*EXERCISE*.
Return the listing below exactly, with the pictures dropped.

*SUPPLIED MATERIAL*.
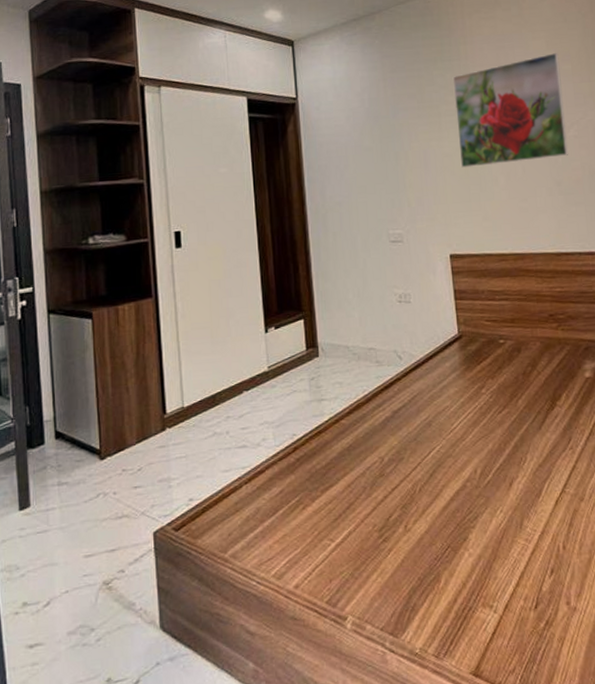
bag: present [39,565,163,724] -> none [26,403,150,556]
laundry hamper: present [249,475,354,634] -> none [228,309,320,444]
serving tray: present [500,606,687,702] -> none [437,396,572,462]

*EXERCISE OUTPUT*.
bag: present [39,565,163,724] -> none [26,403,150,556]
laundry hamper: present [249,475,354,634] -> none [228,309,320,444]
serving tray: present [500,606,687,702] -> none [437,396,572,462]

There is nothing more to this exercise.